▶ [WHAT TO DO]:
• a. Output the caregiving text from "A time of growth" to "be the greatest.".
• b. Do the following statements agree with the caregiving text? Answer yes or no to each, and quote the deciding words exactly. (i) Surveys of dying patients found that most would rather have their caregivers be serious than humorous. (ii) The text advises against talking about the patient as if he were not present. (iii) After the father could no longer speak, the family watched Mary Tyler Moore reruns with him.
• c. According to the caregiving text, why is genuine humor better for a sick person than a somber manner? Answer in one to three sentences.
Segment Start: STUDY TEXT
When caring for someone who is gravely ill, remember the importance of sound. Just the ring of familiar voices can bring enormous comfort and relief. When serious illness strikes a loved one, don’t sit glumly or talk about the patient as if he were not present. Read aloud. Tell stories. Converse comfortably and naturally with each other. If no one is near, soothing music or even the sound of certain television shows might offer diversion and relief.
The joy of laughter. When we visit someone who is sick, we tend to be solemn to reflect the severity of the situation. Humor seems not only out of place, but irreverent, disrespectful. But humor is just what the doctor ordered, and according to surveys of dying patients, it is what the patient wants too. Most patients say they would rather have their caregivers be humorous than serious. Quite literally, they want to die laughing. Our somber voices and grave faces further distance the patient from the joy of life and the comfort of friends. Whereas humor—not self-conscious humor that is used to hide our awkwardness, but genuine, joyous, unbridled humor—is uplifting and fortifying. It makes people feel alive, easy, and close to others.
There was much humor in our house when my father lay dying. He was terribly funny—slipping puns into our conversation and making faces at our comments—and we were constantly laughing about one thing or another. I think we had run out of other emotions. The laughter also gave us strength, providing some sanity in an utterly insane situation. Sometimes people would call, very serious and sad, and there would be so much laughter in the background that whoever answered the phone had to cup the phone so the caller wouldn’t hear what was going on. I am sure some of them thought we had lost it. Which I guess we had. Late one night, when my father could no longer speak, we lay on his bed and sprawled on the floor beside him, watching Mary Tyler Moore reruns and laughing so hard we were gasping for air. I can’t imagine a better sound for my father to hear.
A time of growth and grief. Besides benefiting the patient, the time together, the reminiscing, the physical care, the laughter, and any headway that is made toward love and forgiveness is potent drink for the survivors, who have a scorching path of grief ahead of them. The more involved they are in the person’s dying, the easier the grieving process will be, and the potential for growth will be the greatest.
Segment End: STUDY TEXT
Segment Start: STUDY MATERIAL
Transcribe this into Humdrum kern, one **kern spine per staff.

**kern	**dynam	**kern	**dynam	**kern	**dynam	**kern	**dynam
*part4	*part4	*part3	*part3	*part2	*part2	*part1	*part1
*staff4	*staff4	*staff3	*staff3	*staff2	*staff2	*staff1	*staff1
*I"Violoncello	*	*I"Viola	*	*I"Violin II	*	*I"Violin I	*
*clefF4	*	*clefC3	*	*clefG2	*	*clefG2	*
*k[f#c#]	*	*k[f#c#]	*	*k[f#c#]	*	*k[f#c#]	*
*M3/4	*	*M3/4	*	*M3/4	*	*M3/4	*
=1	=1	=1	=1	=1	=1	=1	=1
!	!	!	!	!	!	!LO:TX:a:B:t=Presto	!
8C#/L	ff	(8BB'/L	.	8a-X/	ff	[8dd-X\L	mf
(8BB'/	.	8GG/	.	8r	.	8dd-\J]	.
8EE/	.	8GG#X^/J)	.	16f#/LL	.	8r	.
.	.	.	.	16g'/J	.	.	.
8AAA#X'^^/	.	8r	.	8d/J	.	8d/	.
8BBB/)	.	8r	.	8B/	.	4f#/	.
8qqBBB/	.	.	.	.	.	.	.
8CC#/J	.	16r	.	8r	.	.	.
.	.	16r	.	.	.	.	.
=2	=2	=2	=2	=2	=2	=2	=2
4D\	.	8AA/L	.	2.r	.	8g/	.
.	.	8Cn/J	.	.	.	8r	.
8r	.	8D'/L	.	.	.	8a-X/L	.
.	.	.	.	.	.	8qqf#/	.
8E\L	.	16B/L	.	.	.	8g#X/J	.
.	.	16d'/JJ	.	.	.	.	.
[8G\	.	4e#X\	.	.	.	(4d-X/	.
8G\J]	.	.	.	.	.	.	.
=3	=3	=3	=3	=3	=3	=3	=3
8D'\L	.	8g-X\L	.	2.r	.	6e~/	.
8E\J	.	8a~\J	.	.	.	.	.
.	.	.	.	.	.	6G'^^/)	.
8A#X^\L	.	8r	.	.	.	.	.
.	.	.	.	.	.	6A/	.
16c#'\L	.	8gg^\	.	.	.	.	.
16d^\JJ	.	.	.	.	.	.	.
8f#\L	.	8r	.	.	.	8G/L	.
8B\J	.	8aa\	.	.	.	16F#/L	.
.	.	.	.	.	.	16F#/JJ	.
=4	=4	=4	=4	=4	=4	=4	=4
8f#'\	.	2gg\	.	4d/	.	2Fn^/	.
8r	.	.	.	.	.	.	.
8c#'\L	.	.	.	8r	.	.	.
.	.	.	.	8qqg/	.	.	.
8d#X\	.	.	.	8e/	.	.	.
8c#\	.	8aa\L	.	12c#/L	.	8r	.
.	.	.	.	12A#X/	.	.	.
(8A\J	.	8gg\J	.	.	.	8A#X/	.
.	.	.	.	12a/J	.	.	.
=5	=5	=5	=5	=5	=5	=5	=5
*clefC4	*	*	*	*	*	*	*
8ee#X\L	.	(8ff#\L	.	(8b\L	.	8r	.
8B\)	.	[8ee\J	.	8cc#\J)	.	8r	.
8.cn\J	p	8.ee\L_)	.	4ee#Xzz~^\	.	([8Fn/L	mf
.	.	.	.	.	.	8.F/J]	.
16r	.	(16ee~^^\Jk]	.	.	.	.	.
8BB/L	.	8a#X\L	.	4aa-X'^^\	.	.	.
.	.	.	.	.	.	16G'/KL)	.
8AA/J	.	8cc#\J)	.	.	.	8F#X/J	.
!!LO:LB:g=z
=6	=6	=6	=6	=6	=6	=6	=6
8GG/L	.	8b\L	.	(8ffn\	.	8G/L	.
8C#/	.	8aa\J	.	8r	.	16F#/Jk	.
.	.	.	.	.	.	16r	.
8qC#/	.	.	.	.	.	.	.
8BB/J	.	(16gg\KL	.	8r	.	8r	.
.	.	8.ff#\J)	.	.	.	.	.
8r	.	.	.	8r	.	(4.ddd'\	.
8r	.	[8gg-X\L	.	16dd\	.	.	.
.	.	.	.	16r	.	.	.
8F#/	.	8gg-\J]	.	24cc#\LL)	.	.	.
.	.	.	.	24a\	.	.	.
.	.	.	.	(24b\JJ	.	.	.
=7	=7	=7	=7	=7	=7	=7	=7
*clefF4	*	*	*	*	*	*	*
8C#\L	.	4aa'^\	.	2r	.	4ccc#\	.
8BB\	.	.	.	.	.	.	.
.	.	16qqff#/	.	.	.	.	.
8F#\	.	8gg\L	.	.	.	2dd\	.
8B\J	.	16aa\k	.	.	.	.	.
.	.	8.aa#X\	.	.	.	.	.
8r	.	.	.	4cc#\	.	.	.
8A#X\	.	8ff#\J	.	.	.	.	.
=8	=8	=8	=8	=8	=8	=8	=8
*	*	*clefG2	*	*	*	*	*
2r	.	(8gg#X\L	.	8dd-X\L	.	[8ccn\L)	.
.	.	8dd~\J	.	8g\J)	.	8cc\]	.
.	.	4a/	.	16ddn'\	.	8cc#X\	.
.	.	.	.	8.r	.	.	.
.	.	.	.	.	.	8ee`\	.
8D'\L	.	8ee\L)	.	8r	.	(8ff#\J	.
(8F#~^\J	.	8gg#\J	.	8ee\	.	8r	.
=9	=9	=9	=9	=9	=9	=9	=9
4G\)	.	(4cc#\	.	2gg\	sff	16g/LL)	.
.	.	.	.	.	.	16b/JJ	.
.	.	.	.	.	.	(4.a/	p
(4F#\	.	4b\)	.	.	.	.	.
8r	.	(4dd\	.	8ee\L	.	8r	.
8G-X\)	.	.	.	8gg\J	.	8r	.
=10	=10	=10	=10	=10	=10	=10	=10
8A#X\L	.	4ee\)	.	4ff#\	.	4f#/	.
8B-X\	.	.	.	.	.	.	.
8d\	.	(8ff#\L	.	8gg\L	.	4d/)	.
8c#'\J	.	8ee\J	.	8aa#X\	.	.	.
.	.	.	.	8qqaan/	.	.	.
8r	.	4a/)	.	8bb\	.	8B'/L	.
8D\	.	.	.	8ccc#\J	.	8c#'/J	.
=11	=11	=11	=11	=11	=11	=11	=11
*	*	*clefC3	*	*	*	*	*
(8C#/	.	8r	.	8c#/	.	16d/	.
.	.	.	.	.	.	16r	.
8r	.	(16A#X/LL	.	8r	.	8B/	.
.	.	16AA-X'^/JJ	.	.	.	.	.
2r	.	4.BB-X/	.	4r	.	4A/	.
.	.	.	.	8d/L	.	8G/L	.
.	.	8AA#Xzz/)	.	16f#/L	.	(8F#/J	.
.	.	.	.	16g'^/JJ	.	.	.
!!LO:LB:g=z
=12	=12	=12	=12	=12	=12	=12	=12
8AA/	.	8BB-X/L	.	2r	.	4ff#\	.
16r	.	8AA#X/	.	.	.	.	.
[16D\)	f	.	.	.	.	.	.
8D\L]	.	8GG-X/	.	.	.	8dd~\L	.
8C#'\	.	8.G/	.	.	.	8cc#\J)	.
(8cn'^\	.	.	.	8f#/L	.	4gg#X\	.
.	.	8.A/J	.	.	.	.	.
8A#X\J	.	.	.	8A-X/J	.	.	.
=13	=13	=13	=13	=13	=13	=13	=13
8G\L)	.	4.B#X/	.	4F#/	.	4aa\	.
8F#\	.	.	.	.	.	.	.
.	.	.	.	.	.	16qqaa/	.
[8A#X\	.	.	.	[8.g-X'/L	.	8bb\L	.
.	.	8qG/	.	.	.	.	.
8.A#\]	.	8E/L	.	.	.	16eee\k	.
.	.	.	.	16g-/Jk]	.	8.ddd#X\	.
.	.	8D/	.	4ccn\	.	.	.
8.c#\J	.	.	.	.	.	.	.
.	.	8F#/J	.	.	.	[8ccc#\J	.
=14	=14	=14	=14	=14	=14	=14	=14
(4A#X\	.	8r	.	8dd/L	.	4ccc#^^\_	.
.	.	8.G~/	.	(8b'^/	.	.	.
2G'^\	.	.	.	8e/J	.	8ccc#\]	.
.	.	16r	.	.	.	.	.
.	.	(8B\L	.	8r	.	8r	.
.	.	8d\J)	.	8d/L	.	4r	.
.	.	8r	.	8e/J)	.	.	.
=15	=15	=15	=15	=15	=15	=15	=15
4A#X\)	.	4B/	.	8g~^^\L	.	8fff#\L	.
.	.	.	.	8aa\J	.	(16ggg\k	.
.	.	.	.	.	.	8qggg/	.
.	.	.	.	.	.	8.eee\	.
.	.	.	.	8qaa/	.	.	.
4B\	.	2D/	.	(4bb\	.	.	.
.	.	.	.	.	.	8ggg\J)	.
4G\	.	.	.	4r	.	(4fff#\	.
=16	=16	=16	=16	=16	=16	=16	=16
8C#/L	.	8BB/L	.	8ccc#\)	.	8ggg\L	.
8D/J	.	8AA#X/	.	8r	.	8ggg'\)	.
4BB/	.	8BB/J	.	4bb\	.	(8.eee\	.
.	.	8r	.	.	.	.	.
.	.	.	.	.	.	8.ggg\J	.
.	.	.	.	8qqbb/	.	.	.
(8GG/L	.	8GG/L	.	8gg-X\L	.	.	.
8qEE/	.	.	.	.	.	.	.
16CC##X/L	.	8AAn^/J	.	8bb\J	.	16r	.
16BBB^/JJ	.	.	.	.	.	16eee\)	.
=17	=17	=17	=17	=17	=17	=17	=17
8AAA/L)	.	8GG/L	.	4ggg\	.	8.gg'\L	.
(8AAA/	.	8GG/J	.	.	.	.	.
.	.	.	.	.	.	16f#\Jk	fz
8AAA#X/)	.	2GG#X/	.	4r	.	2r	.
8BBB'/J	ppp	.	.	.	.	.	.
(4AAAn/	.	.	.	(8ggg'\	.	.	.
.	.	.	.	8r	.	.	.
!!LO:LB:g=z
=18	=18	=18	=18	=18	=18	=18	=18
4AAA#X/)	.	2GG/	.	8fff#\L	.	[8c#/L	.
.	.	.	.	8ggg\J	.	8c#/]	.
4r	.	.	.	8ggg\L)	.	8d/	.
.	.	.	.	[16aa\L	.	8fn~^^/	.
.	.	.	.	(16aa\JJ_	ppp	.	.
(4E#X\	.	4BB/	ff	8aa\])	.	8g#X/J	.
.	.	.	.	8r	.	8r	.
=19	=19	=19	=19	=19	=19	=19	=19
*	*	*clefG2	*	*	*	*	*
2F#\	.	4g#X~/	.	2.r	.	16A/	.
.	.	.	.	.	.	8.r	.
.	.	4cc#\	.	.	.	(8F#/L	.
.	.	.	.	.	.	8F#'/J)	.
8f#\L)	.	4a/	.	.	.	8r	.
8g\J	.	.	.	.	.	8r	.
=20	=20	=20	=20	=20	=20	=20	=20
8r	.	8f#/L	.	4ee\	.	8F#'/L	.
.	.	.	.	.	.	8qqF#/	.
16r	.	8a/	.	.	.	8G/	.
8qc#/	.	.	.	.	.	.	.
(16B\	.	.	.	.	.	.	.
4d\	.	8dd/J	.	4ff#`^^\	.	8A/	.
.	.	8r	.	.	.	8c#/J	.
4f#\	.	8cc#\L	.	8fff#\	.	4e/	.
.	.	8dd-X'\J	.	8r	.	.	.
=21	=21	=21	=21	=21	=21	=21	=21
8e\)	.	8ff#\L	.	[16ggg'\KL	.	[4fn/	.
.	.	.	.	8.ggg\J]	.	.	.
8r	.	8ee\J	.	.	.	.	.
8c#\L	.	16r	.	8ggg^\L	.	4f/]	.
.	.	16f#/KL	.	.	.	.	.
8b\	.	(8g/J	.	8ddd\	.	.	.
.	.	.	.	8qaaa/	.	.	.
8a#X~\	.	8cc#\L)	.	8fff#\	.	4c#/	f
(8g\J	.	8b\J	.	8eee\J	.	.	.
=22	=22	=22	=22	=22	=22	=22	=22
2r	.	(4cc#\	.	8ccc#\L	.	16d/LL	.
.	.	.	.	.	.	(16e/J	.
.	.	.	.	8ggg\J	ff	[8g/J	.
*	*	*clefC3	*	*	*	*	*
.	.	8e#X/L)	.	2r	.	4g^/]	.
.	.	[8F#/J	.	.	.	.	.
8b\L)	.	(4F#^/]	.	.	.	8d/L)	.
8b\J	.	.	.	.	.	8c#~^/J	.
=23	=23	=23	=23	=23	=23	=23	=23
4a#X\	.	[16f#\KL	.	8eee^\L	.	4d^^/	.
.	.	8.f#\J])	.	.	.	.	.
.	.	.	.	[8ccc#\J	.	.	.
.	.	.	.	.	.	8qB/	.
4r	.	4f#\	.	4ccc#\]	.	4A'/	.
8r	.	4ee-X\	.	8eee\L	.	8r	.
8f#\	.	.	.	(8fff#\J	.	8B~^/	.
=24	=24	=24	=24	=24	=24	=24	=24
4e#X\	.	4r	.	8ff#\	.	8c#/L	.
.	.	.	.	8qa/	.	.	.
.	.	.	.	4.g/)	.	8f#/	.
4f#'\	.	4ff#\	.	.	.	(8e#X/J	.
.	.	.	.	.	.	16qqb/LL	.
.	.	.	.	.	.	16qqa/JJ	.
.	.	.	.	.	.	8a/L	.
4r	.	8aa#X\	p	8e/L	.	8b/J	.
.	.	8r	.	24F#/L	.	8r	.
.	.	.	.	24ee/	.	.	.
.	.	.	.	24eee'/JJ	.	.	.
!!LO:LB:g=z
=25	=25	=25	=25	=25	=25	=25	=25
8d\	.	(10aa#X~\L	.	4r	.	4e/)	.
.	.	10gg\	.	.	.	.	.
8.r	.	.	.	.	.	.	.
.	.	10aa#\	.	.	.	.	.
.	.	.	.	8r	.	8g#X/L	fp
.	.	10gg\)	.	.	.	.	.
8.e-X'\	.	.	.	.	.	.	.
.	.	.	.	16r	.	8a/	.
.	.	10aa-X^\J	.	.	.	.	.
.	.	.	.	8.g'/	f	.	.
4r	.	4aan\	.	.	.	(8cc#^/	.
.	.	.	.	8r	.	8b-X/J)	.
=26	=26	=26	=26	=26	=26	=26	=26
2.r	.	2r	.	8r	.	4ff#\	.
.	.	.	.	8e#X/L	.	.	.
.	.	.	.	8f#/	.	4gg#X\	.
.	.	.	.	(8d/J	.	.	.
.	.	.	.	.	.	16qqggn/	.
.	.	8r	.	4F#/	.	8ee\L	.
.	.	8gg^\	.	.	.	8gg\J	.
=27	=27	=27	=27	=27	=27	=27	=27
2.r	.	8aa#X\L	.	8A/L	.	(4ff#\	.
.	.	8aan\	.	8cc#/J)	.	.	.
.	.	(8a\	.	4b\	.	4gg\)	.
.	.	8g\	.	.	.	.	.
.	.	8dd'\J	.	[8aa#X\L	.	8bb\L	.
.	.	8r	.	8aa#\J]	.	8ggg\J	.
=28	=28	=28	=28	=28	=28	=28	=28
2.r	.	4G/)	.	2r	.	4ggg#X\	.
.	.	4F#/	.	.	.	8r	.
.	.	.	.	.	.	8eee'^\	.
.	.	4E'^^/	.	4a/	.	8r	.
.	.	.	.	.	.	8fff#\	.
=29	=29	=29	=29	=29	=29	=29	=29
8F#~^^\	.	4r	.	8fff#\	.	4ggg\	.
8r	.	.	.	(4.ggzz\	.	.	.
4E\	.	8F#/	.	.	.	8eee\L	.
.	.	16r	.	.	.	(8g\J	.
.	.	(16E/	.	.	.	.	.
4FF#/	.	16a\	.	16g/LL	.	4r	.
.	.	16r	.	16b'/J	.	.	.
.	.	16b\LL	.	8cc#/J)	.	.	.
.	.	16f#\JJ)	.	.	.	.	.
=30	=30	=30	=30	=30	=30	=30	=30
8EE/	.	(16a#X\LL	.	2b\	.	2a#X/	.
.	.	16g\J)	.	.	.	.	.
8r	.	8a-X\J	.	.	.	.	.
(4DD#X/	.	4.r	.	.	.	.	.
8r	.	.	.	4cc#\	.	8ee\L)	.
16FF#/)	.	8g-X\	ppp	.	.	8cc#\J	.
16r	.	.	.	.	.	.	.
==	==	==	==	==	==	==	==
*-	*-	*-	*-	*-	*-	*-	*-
Segment End: STUDY MATERIAL
▶ [YOUR RESPONSES]:
• a.
A time of growth and grief. Besides benefiting the patient, the time together, the reminiscing, the physical care, the laughter, and any headway that is made toward love and forgiveness is potent drink for the survivors, who have a scorching path of grief ahead of them. The more involved they are in the person’s dying, the easier the grieving process will be, and the potential for growth will be the greatest.

• b.
(i) No: "Most patients say they would rather have their caregivers be humorous than serious."
(ii) Yes: "don’t sit glumly or talk about the patient as if he were not present."
(iii) Yes: "Late one night, when my father could no longer speak, we lay on his bed and sprawled on the floor beside him, watching Mary Tyler Moore reruns".

• c. Somber voices and grave faces further distance the patient from the joy of life and the comfort of friends. Genuine, joyous humor is uplifting and fortifying, and it makes people feel alive, easy, and close to others.